- Requirement:
For this exercise, retype every record below exactly and keep the pictures out.

- Opening Delimiter -

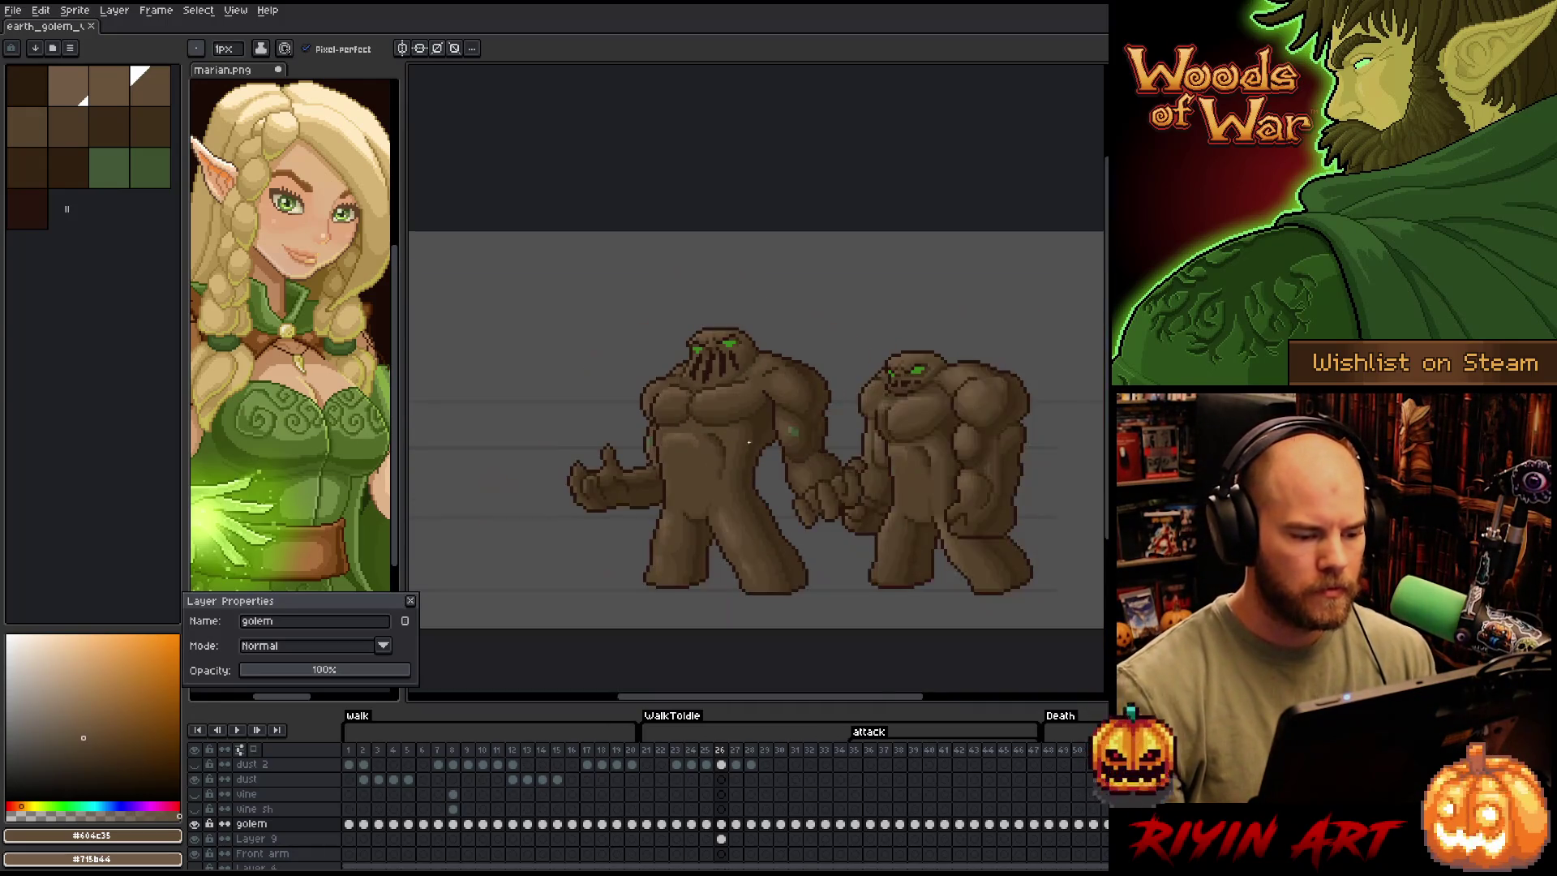
pyautogui.scroll(1, 746, 444)
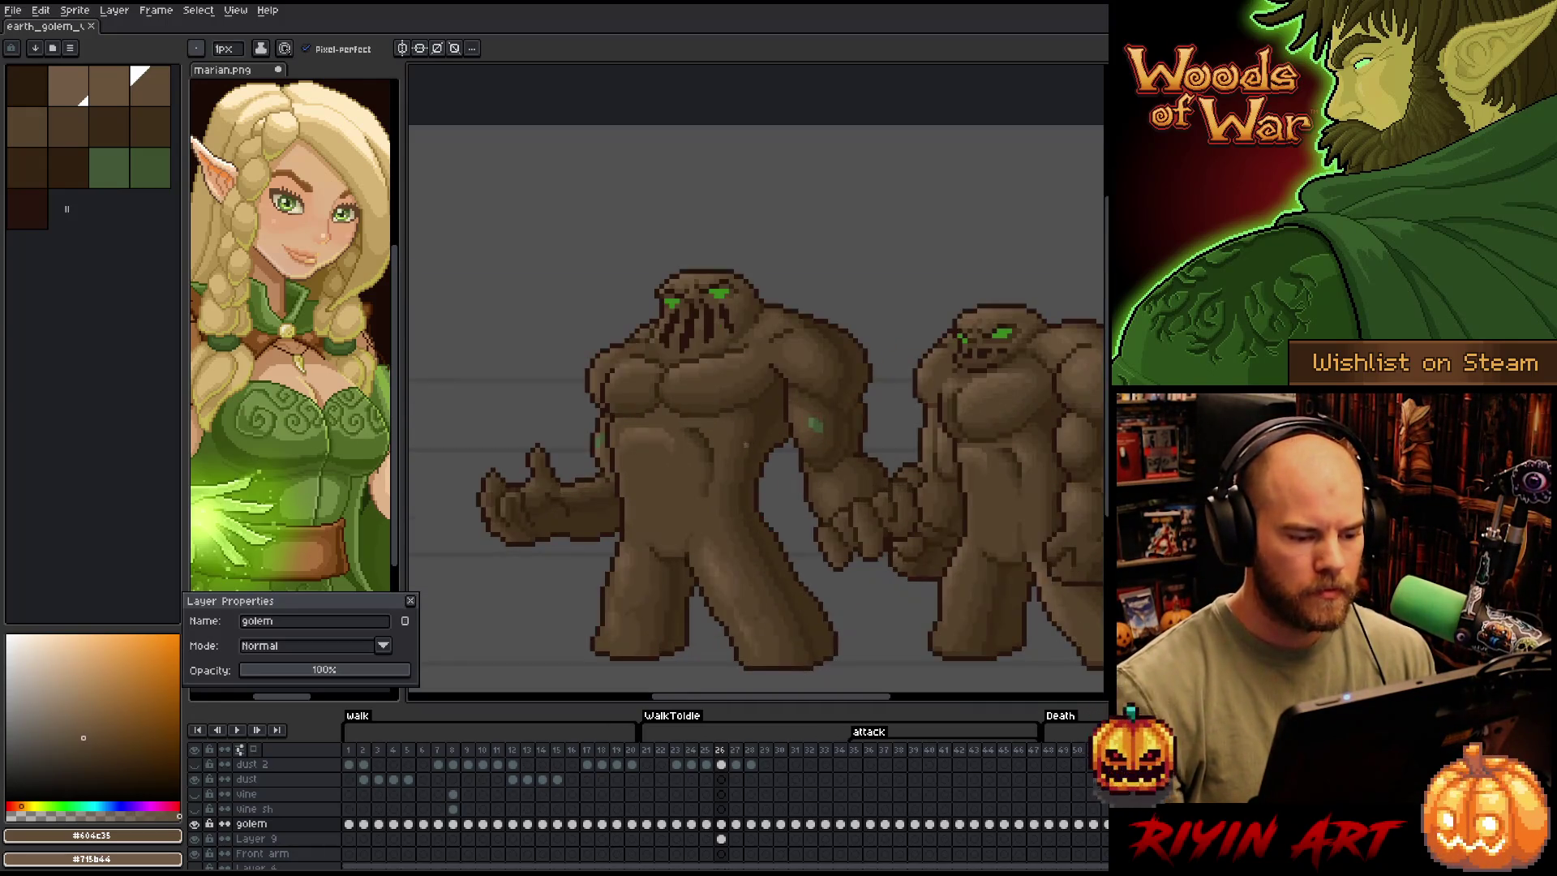
pyautogui.keyDown('alt'); pyautogui.click(609, 476); pyautogui.keyUp('alt')
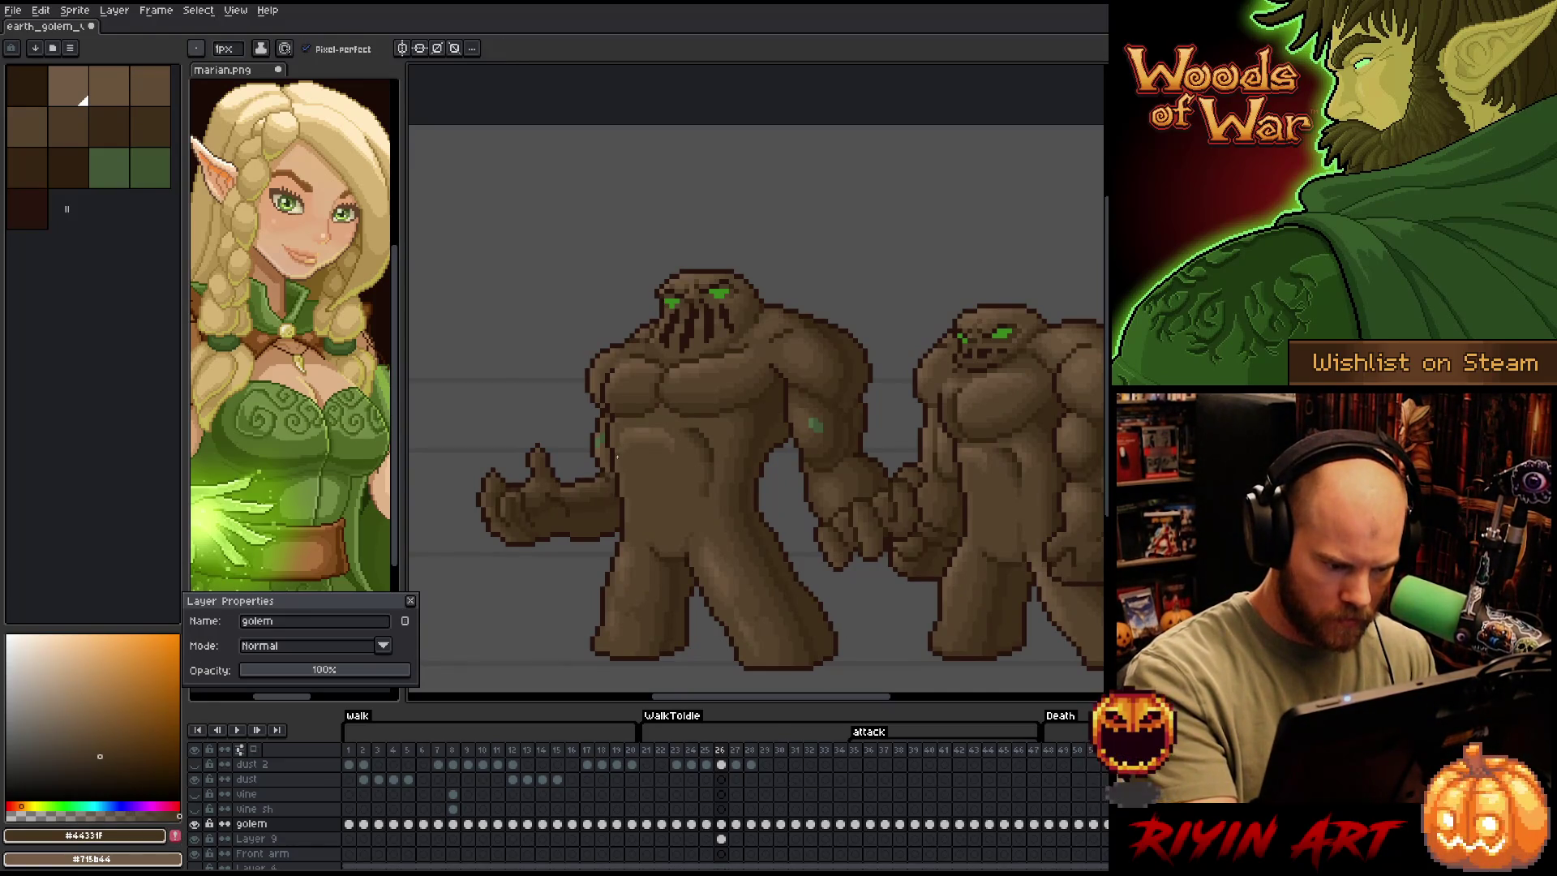
pyautogui.keyDown('alt'); pyautogui.click(612, 477); pyautogui.keyUp('alt')
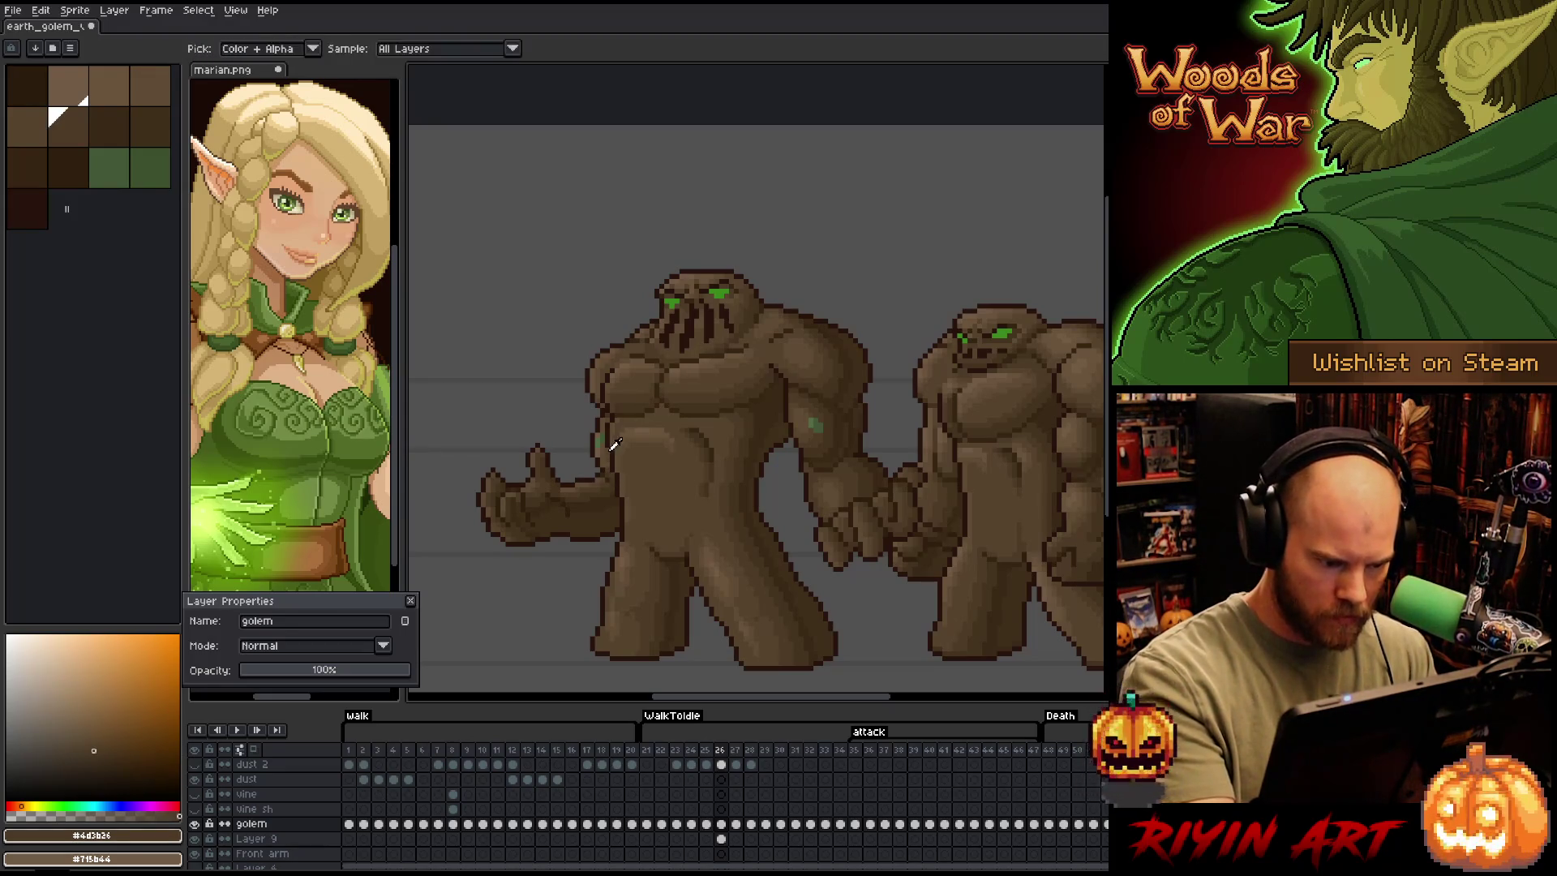
# Add mid-dark shadows to the torso and arm, then save the sprite
pyautogui.keyDown('alt'); pyautogui.click(609, 451); pyautogui.keyUp('alt')
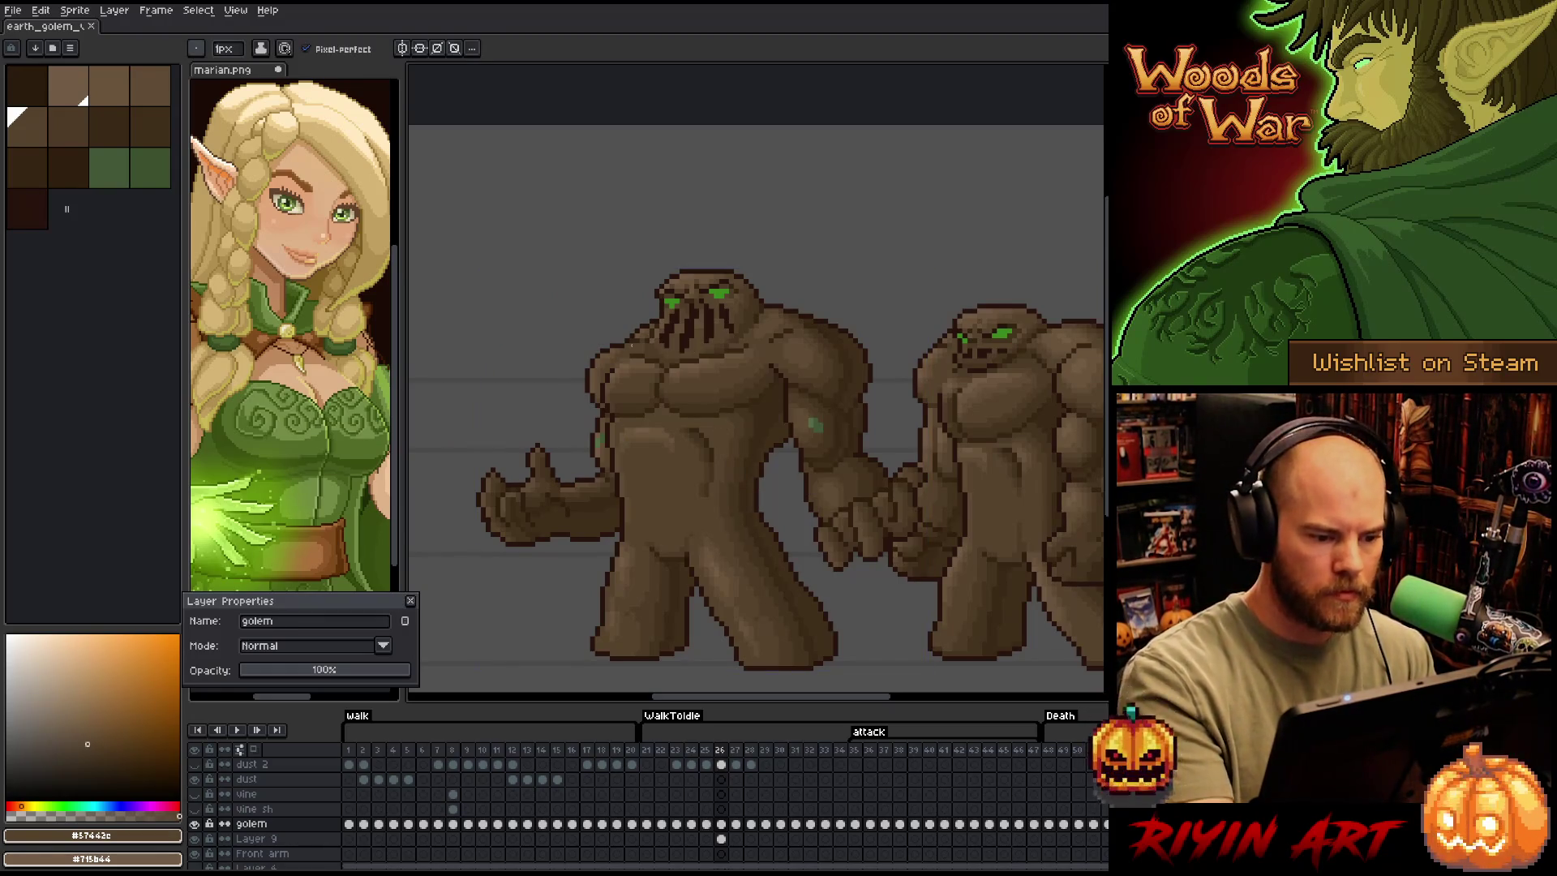
pyautogui.keyDown('alt'); pyautogui.click(619, 482); pyautogui.keyUp('alt')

- Closing Delimiter -

- Solution below:
pyautogui.scroll(1, 746, 444)
pyautogui.keyDown('alt'); pyautogui.click(609, 476); pyautogui.keyUp('alt')
pyautogui.keyDown('alt'); pyautogui.click(612, 477); pyautogui.keyUp('alt')
# Add mid-dark shadows to the torso and arm, then save the sprite
pyautogui.keyDown('alt'); pyautogui.click(609, 451); pyautogui.keyUp('alt')
pyautogui.keyDown('alt'); pyautogui.click(619, 482); pyautogui.keyUp('alt')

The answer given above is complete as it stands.